Non-Load Bearing Partition Wall Top Connection

Non-Load Bearing Partition Wall Top Connection

(OP)
We have a project with non load bearing wood partition walls on and under wood trusses. We detailed the Simpson Connection that would support the wall out of plane, but had vertical slots to allow for deflection of the roof and floor trusses, so the non-load bearing walls would not become load bearing. The arch/contractor has come back and said this is not standard framing and want it removed from the drawings set. I know in a house you would just attached the non-load bearing wall. This is a 3 level multi use (retail, office and residential). What is your opinion on needing and/or using the vertically slotted top connectors for non-load bearing walls in what application and in what types of buildings. Thanks in advance.

RE: Non-Load Bearing Partition Wall Top Connection

I would defer to the truss manufacturer, who will likely require it. That way you aren't the bad guy...

Unless their trusses can handle the point load from the partition walls, and you have a load path below the partition walls that can handle it.
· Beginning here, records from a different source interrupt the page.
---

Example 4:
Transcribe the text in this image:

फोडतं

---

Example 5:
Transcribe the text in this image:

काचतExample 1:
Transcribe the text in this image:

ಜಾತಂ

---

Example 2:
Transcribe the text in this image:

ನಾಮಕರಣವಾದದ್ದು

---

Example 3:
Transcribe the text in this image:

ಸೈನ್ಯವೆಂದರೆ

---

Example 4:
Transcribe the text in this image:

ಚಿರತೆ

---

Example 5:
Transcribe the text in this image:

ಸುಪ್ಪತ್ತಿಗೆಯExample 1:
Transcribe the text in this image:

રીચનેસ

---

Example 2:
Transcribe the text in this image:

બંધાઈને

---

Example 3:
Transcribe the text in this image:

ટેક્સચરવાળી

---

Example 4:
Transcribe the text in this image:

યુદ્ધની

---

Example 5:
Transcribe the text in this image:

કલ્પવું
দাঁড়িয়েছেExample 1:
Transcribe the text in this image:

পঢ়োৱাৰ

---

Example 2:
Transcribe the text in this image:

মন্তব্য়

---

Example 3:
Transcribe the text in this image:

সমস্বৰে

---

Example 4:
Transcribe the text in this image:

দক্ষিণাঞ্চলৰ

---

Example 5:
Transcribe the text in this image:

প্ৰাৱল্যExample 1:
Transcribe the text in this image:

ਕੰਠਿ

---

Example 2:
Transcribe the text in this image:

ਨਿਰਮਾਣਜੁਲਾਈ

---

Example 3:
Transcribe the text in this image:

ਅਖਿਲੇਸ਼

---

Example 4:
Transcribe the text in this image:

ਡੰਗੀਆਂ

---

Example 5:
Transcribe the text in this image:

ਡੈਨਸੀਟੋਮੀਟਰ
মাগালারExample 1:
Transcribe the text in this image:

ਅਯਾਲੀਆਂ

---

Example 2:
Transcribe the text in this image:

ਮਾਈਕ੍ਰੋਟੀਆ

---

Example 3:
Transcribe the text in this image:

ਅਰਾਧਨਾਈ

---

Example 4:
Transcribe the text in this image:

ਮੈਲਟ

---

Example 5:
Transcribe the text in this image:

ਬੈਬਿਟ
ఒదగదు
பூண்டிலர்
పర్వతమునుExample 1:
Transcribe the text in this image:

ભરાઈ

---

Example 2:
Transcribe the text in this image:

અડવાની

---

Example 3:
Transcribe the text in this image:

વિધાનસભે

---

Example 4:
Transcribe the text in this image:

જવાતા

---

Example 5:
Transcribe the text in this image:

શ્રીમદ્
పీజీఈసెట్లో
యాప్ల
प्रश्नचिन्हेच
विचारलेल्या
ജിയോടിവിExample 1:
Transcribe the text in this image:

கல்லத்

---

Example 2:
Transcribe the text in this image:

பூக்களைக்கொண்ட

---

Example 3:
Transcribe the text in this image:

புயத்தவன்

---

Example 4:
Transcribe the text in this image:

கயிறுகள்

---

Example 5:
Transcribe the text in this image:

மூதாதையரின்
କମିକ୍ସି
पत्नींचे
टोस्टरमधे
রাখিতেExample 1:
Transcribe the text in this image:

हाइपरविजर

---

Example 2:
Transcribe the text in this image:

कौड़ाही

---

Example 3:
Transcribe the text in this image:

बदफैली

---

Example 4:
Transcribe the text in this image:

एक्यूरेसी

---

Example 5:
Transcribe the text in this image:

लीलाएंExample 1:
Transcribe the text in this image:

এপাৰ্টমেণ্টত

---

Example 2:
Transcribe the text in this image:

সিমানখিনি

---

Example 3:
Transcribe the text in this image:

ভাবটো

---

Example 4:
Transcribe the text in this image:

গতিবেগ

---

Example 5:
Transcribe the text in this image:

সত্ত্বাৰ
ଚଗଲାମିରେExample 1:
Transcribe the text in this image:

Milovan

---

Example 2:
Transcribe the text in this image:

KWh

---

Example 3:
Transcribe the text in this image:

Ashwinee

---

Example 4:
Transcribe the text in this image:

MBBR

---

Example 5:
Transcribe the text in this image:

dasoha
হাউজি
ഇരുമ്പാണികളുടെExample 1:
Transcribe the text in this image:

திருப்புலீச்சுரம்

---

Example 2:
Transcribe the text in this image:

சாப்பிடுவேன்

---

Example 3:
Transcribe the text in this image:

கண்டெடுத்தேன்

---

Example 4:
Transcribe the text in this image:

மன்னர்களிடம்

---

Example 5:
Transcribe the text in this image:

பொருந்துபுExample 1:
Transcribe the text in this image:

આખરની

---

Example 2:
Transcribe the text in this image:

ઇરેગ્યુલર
RE: Non-Load Bearing Partition Wall Top Connection

I would ask for it. Even if the truss manufacturer says they will design the truss for the third support point, you now have to design the floor framing to take that load.
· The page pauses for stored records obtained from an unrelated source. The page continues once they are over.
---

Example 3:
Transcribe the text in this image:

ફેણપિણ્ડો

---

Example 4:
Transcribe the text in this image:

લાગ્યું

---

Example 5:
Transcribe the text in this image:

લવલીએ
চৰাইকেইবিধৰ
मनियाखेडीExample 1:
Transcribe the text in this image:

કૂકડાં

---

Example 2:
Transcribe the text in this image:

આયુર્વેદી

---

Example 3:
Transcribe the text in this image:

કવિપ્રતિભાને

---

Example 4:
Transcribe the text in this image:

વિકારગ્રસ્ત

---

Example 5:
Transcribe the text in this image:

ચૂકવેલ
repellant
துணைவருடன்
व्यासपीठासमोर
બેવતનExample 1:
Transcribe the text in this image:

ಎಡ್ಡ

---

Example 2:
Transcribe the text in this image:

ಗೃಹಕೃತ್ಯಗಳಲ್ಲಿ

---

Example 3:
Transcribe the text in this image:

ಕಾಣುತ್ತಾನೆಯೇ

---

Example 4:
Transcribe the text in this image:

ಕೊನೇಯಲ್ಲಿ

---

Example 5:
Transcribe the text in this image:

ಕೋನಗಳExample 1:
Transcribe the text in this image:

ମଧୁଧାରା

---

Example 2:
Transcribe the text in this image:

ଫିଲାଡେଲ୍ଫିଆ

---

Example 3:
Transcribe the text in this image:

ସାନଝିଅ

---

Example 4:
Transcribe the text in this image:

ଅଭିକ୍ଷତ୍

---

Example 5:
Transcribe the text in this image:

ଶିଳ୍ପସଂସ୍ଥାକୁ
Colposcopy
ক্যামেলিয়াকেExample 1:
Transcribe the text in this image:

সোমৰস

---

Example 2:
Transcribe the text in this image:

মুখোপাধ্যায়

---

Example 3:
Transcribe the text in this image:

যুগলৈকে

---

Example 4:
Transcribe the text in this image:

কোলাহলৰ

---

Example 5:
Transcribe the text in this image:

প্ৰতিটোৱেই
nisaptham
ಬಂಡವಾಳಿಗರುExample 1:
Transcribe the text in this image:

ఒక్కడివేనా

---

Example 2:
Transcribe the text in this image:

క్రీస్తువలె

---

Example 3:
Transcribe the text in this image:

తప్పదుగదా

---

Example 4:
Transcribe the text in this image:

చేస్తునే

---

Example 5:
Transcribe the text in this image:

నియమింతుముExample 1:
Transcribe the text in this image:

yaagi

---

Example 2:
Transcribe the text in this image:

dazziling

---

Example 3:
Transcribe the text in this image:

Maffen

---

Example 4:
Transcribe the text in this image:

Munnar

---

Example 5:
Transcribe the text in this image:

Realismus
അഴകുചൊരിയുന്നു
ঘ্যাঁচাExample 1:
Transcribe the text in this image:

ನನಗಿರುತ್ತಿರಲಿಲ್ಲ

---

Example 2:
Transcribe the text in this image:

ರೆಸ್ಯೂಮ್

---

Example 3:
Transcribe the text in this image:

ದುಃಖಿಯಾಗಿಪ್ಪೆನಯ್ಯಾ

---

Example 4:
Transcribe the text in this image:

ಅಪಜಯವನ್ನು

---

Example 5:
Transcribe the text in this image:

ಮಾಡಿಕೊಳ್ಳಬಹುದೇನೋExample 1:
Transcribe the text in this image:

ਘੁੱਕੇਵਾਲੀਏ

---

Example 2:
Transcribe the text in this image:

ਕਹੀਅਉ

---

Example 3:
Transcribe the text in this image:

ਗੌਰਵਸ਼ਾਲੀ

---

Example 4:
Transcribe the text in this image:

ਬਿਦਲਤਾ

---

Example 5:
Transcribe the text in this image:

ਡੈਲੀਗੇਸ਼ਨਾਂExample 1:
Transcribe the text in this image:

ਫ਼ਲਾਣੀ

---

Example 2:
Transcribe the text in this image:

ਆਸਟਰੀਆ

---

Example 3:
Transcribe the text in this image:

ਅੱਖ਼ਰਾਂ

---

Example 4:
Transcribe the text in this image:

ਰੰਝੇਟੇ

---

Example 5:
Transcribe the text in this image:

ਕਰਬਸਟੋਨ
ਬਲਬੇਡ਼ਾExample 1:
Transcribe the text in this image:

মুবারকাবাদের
RE: Non-Load Bearing Partition Wall Top Connection

I would not require the slide clips. The contractor is correct--this is not typical in wood construction. And if a non-load bearing partition tries to accept some load, is there really a problem? I have not heard of any issues (such as cracked GWB) in this type of structure.

DaveAtkins

RE: Non-Load Bearing Partition Wall Top Connection

I have seen too many small problems with multistory residential & commercial traced back to this specific detail (more properly lack of detail). I have even seen a couple of nasty failures (trussed roof & floors), requiring extensive repairs.
I would recommend you get the truss manufacturer involved. Between the two of you, the argument is MUCH better.

RE: Non-Load Bearing Partition Wall Top Connection

I will disagree; you absolutely need the truss clips at the top of the partition walls or some other way to brace the walls without letting them take load. This is very common for multilevel wood buildings in my area. You must brace your walls and they cannot be loaded up by the trusses. A single 2x4 stud in a partition wall cannot handle 3 levels of load, even with minimal tributary area. Woodworks has a seminar about this very issue and how to properly deal with it.
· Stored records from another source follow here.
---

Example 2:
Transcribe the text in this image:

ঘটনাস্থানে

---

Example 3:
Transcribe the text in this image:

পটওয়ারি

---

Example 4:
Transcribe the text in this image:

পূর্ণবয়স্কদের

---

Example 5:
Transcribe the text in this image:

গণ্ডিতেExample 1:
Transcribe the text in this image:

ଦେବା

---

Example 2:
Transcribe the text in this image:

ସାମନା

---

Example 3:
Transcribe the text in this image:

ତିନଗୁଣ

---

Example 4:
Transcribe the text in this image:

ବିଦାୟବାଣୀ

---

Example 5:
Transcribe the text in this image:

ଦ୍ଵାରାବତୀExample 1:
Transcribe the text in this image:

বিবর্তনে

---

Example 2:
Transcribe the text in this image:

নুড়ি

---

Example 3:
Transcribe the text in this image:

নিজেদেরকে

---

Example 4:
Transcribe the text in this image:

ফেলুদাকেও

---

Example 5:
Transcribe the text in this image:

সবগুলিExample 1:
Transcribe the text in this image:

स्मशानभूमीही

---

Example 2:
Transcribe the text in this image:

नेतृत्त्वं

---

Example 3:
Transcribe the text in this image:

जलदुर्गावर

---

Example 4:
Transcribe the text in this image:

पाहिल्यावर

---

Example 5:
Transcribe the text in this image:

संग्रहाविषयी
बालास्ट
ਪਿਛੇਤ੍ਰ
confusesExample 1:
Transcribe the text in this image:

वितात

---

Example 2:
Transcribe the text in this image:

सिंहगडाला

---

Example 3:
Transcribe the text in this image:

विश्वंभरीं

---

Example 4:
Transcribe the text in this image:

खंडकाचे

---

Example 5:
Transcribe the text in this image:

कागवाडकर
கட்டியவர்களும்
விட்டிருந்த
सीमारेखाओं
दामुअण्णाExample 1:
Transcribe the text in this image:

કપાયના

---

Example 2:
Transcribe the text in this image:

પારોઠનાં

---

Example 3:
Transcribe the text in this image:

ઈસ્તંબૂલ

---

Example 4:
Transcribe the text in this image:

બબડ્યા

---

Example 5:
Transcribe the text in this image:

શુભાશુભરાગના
RE: Non-Load Bearing Partition Wall Top Connection

It is not common practice, but it is "best practice". The detail will prevent ceiling cracks due to differential movement, but it won't cause a failure.

Trusses won't really pick up the extra support since they don't have a node there. If a non bearing wall hits between 2 nodes in a bottom chord, the chord will flex and not transfer as much load.

You can CYA by saying, "okay you don't have to do it, but don't come back to me with any drywall cracks in walls or ceilings".

When I am working on a problem, I never think about beauty but when I have finished, if the solution is not beautiful, I know it is wrong.

-R. Buckminster Fuller

RE: Non-Load Bearing Partition Wall Top Connection

I would leave it as you have it. Load goes to stiffness. The "non-load bearing wall" doesn't know that it's not load bearing. With all of that said, I agree with Manstrom, it's best practice. Sometimes in these situations I email the contractor (so it's in writing) that they can do it how they want to, but I would recommend the other way. Then, if anything ever happened (in a serviceability sense) then I would point to the email and say, I didn't recommend it, and it wasn't a life safety issue so I gave them the option. In my opinion, it puts the liability on the contractor, and I'm OK with that.

RE: Non-Load Bearing Partition Wall Top Connection

Some additional thoughts:

-In the past, I worked in a market in the US where the slip connections where unheard of. No problems.

-I now work in a market where the slip connections are common place. So I take advantage of that.

-I worked for the wood truss council of america for a while and the only reported problem that would crop up was roof trusses actually lifting connected walls up into the air. Nifty.

-I'm skeptical of the argument that says that bearing walls won't end up at points of truss stiffness. Walk through a building in progress and you'll see all kinds of situations where non-bearing walls fall within a foot or so of truss bottom chord panel points. With floor trusses, your panel points may only be 14" apart so it becomes quite impractical to try to dodge them.

-As structural engineers, we love do drone on about how wood structures are redundant in all kinds of miraculous ways that, thus far, remain unaccounted for. Gap your non-bearing walls and a lot of that redundancy goes away in my opinion. Just sayin'...

@Manstrom/njlutzwe: with these written disclaimer emails, are these situations where the contractor is also your client? I would hate to find myself having to explain to an owner/architect client why I gave the contractor the liberty of choosing a construction method that led to shabby building performance.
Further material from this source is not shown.